Este tempo é de vocês
É este o tempo de criar
Quem tinha que sofrer, sofreu
Quem sofrerá ainda,
não será eu!
Mas que busquem nas luxúrias
Destas mil e uma ternuras
Que da vida se extrai
Todo o sentimento bom
Porque até mesmo este
Dia ou outro se esvai!
(Parou para respirar.
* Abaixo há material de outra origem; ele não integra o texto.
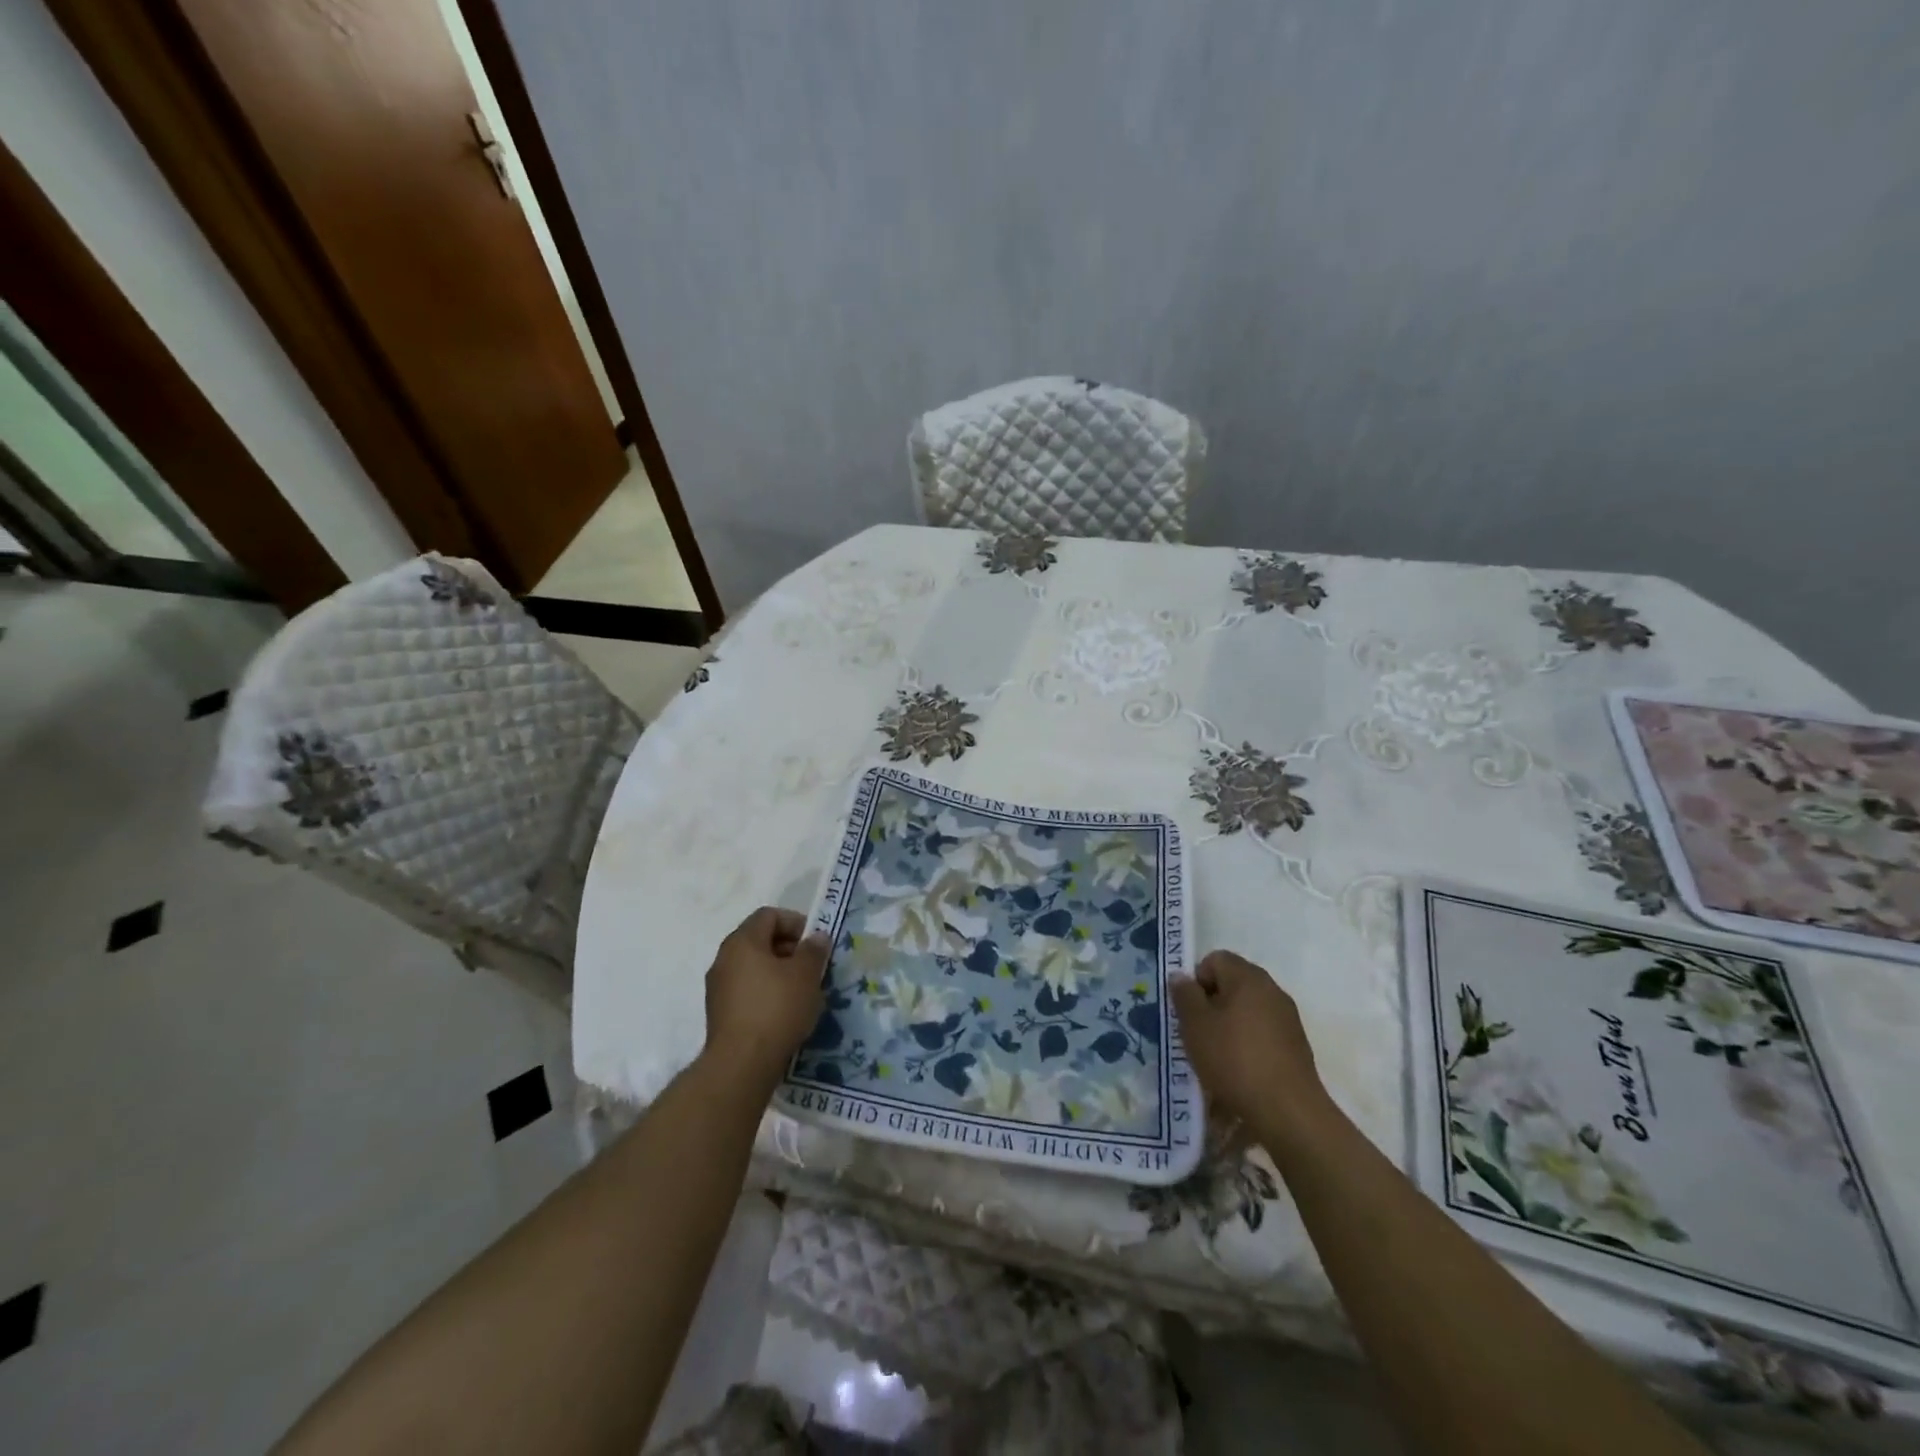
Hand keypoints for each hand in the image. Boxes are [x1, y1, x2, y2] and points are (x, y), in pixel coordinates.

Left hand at [700, 907, 828, 1089]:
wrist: (741, 1064)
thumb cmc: (777, 1008)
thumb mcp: (806, 975)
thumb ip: (813, 950)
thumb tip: (816, 937)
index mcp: (742, 941)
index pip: (769, 915)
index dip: (795, 922)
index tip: (815, 942)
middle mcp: (724, 958)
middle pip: (759, 940)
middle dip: (789, 949)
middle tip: (812, 966)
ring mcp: (718, 987)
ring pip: (753, 967)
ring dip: (778, 972)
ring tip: (802, 991)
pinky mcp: (719, 1013)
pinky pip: (747, 990)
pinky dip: (766, 992)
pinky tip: (785, 1011)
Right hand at [1172, 950, 1331, 1146]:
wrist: (1288, 1112)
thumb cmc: (1234, 1060)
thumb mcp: (1195, 1025)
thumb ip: (1184, 995)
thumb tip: (1181, 976)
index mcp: (1248, 977)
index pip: (1215, 959)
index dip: (1197, 980)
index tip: (1190, 1011)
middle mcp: (1272, 990)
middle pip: (1233, 984)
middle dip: (1212, 1005)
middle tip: (1198, 1033)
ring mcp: (1288, 1019)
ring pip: (1247, 1011)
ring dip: (1229, 1026)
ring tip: (1217, 1057)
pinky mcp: (1296, 1046)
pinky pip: (1263, 1034)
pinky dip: (1248, 1045)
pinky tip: (1240, 1072)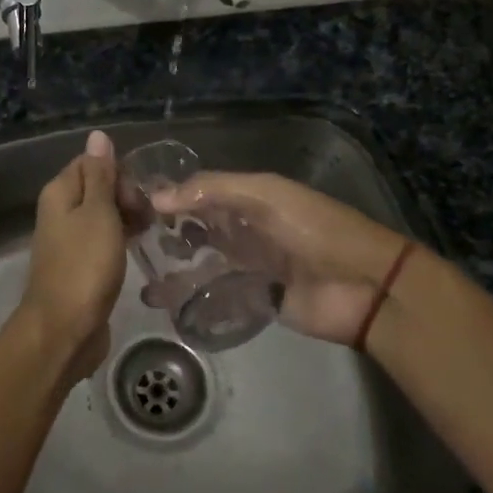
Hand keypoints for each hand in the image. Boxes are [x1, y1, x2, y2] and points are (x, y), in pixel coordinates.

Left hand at [17, 131, 126, 380]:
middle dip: (126, 196)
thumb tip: (97, 135)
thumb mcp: (98, 214)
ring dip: (127, 218)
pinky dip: (121, 240)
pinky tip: (139, 248)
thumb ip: (100, 176)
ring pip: (102, 216)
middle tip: (150, 217)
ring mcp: (68, 240)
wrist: (65, 328)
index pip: (91, 163)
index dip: (119, 173)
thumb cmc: (84, 266)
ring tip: (153, 231)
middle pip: (97, 188)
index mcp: (60, 193)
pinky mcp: (79, 265)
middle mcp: (60, 211)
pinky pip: (102, 240)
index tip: (141, 194)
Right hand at [149, 171, 409, 344]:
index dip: (168, 196)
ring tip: (139, 276)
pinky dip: (190, 298)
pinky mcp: (253, 300)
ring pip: (202, 263)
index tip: (128, 204)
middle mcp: (245, 229)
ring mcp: (248, 266)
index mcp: (250, 198)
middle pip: (197, 229)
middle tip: (129, 243)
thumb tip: (156, 196)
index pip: (199, 192)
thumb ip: (212, 191)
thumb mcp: (265, 196)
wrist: (364, 286)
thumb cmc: (315, 230)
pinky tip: (160, 302)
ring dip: (174, 268)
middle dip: (165, 234)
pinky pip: (215, 296)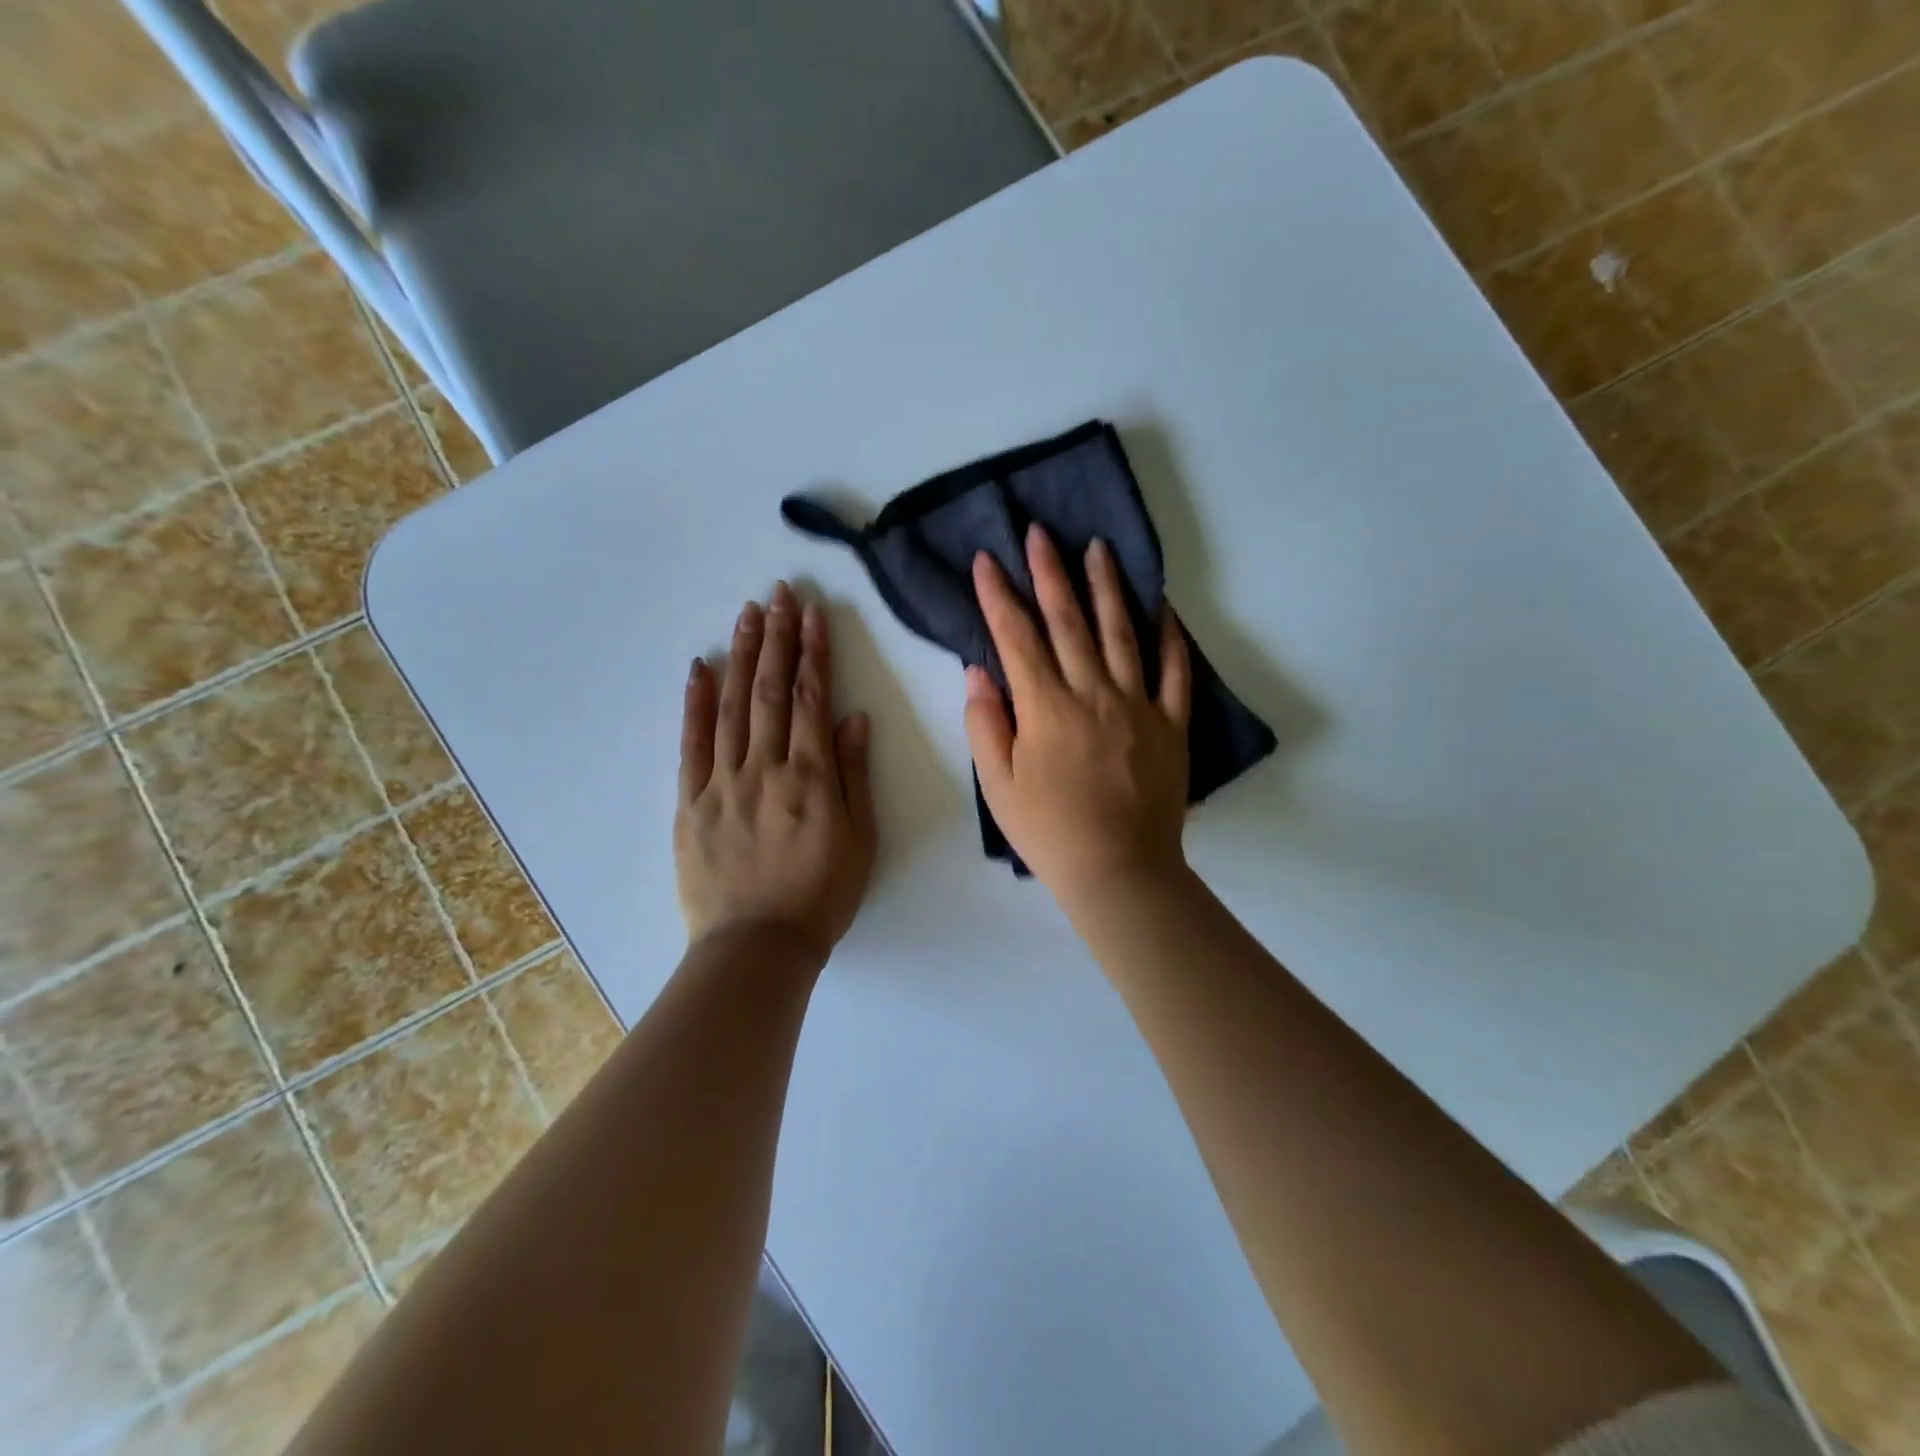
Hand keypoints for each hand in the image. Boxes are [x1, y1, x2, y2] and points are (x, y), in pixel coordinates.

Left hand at [676, 583, 877, 967]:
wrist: (757, 947)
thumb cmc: (821, 895)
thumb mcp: (860, 839)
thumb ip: (855, 775)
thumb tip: (854, 718)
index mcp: (811, 777)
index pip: (810, 698)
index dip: (813, 652)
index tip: (813, 613)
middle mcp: (765, 767)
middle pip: (769, 690)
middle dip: (777, 637)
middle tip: (779, 593)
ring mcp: (722, 782)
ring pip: (731, 706)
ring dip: (741, 655)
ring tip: (748, 613)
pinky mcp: (691, 802)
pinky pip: (691, 744)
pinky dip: (695, 702)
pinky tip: (700, 667)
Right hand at [965, 525, 1191, 910]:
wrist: (1119, 871)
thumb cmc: (1050, 832)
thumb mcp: (999, 786)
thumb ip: (986, 725)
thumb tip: (979, 673)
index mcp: (1045, 708)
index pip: (1016, 638)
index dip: (999, 595)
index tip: (987, 559)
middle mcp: (1092, 693)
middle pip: (1068, 621)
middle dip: (1050, 572)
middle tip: (1041, 532)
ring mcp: (1138, 704)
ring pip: (1121, 632)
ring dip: (1106, 587)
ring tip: (1098, 547)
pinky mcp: (1171, 723)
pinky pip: (1174, 671)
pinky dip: (1169, 636)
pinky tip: (1162, 606)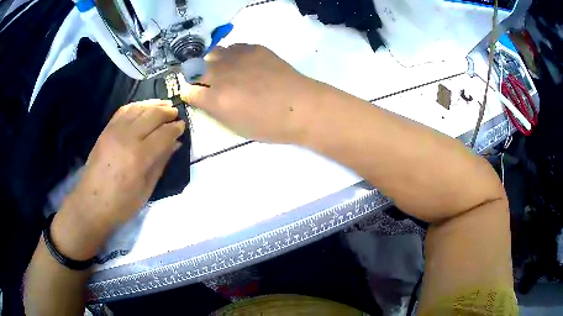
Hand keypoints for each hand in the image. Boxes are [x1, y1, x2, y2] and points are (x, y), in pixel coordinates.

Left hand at [66, 99, 184, 228]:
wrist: (91, 204)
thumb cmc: (122, 204)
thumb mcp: (146, 189)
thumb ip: (161, 163)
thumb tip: (175, 144)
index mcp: (140, 157)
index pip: (164, 134)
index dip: (176, 128)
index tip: (183, 126)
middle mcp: (127, 138)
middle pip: (152, 115)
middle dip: (167, 112)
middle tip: (175, 113)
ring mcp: (114, 131)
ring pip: (138, 108)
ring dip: (153, 104)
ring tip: (163, 105)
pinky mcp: (106, 130)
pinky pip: (123, 110)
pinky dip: (136, 105)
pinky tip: (143, 108)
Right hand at [181, 44, 319, 143]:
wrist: (301, 106)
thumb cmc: (270, 125)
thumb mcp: (236, 127)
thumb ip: (215, 110)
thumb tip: (204, 98)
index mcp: (216, 99)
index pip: (189, 92)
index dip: (190, 94)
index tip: (194, 96)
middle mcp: (221, 75)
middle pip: (196, 69)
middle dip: (197, 77)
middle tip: (206, 83)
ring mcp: (237, 58)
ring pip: (212, 54)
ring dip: (212, 63)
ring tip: (222, 70)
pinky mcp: (253, 48)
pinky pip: (233, 48)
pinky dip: (231, 56)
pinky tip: (240, 63)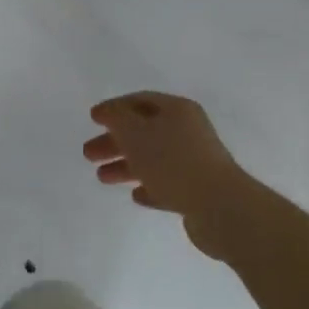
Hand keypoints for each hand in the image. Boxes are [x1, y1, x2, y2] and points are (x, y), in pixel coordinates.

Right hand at [83, 91, 243, 222]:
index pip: (139, 101)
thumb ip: (116, 118)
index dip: (114, 108)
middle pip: (144, 131)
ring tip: (102, 178)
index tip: (92, 118)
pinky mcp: (198, 191)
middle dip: (114, 141)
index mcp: (177, 110)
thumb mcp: (135, 132)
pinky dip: (149, 187)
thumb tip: (109, 111)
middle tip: (88, 153)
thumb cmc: (172, 161)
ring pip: (153, 159)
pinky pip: (167, 184)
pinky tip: (135, 195)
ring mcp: (195, 162)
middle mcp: (188, 131)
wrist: (219, 207)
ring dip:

Limpou a lágrima!)
Eis que vos convoco, todos
In loco, os reis, os tolos
E que admirem este tempo
Pois que este não voltará
Deixem que o futuro roube
Do presente este sabá
E que, em vida curta, que é
Se façam réus, reis, rainhas
Deixo que façam
Das tuas palavras as minhas
Que este velho homem que parte
Não vai pro céu nem pro inferno
Tampou pra Marte
Este velho homem caminhará
Por tempos imortais
Que são dos livros deixados
E que, então registrados, jamais
Meus escritos se perderão
Por este imenso chão
Onde pisou Nietzsche e Jesus
Cada um com sua cruz.
(Um olhar decadente, faminto!)
Este tempo não é meu
É o que deixo a vocês
Que não vem de graça
E não há que faça
Que seja meu outra vez!
Façam bem o que quiserem
Não estarei para reprovar
Mas as fontes, não sequem
Pois há quem ainda venha
Com o espírito a cantar,
Que o mundo gira em falso
E se achas que és Fausto
É que falta-lhe viver
Por seu tempo, que outro é
E, cada um com sua fé,
Faça-te viver, antes de orar.
(Levanta-se!)
Que rimas jogadas ao vento
Caiam sobre vossas cabeças ocas
Que nada que é desta geração, deste tempo
Estará incrédulo às outras.
(Caminhou até cansar. E por ali, eternizou-se!)